-- Supplied data follows --

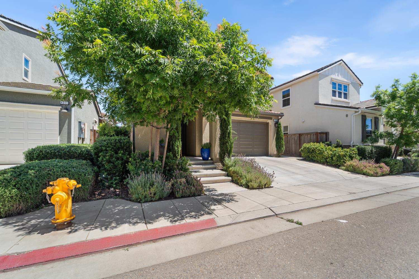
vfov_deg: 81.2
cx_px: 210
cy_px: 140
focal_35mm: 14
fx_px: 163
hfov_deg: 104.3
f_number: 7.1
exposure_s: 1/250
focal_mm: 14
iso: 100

-- Supplied data concluded --
-- Supplied data follows --

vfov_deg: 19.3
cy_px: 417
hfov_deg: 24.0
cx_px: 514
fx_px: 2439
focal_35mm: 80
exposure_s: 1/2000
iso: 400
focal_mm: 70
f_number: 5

-- Supplied data concluded --
-- Supplied data follows --

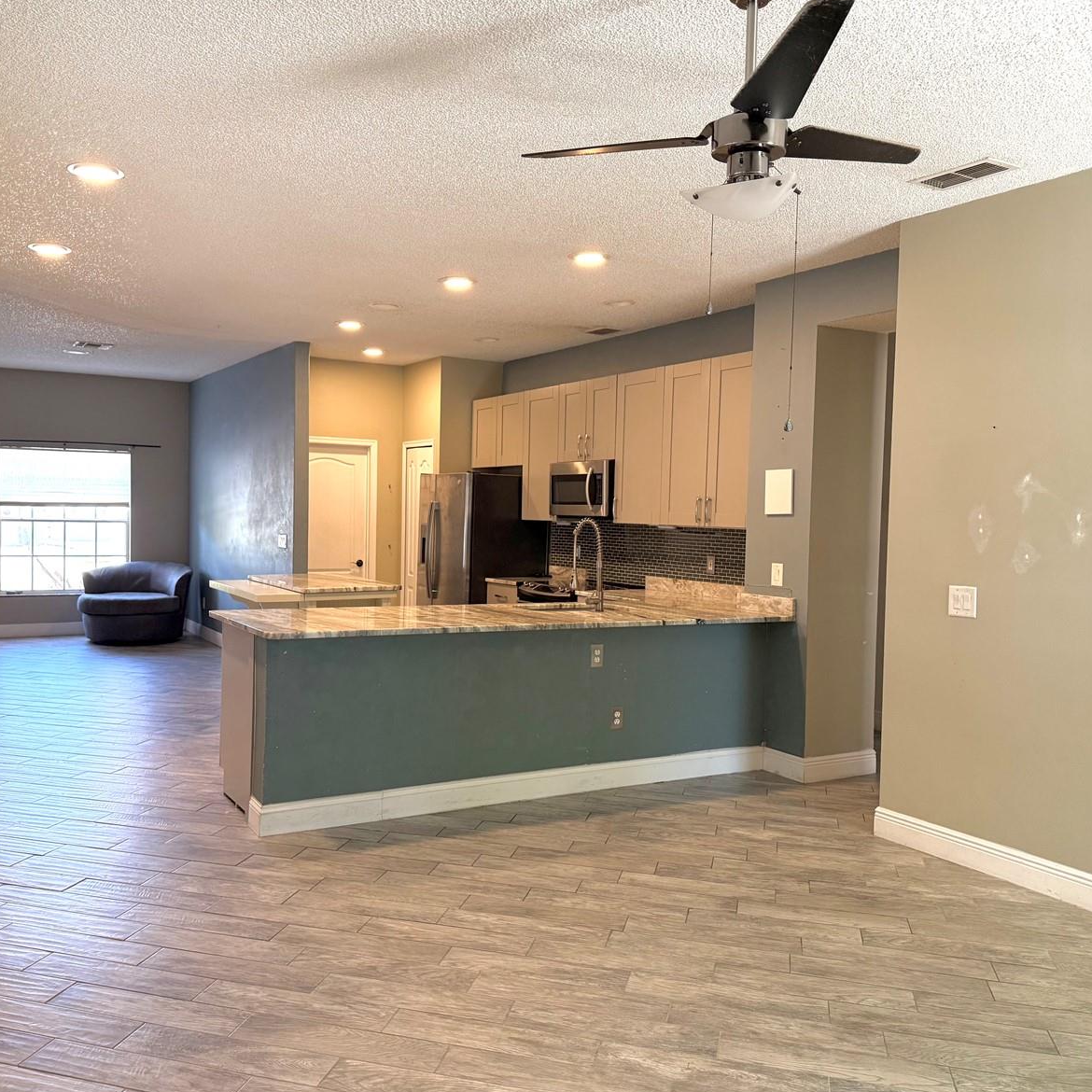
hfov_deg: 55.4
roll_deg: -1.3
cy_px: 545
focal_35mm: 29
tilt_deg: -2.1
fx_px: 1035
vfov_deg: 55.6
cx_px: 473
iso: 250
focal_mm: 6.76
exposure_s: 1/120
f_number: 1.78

-- Supplied data concluded --

**Problem**
The required answer is the exact run of lines above starting at the line with "hfov_deg: 24.0" and ending at the line with "f_number: 5", with both ends present.

**Response to the exercise**
hfov_deg: 24.0
cx_px: 514
fx_px: 2439
focal_35mm: 80
exposure_s: 1/2000
iso: 400
focal_mm: 70
f_number: 5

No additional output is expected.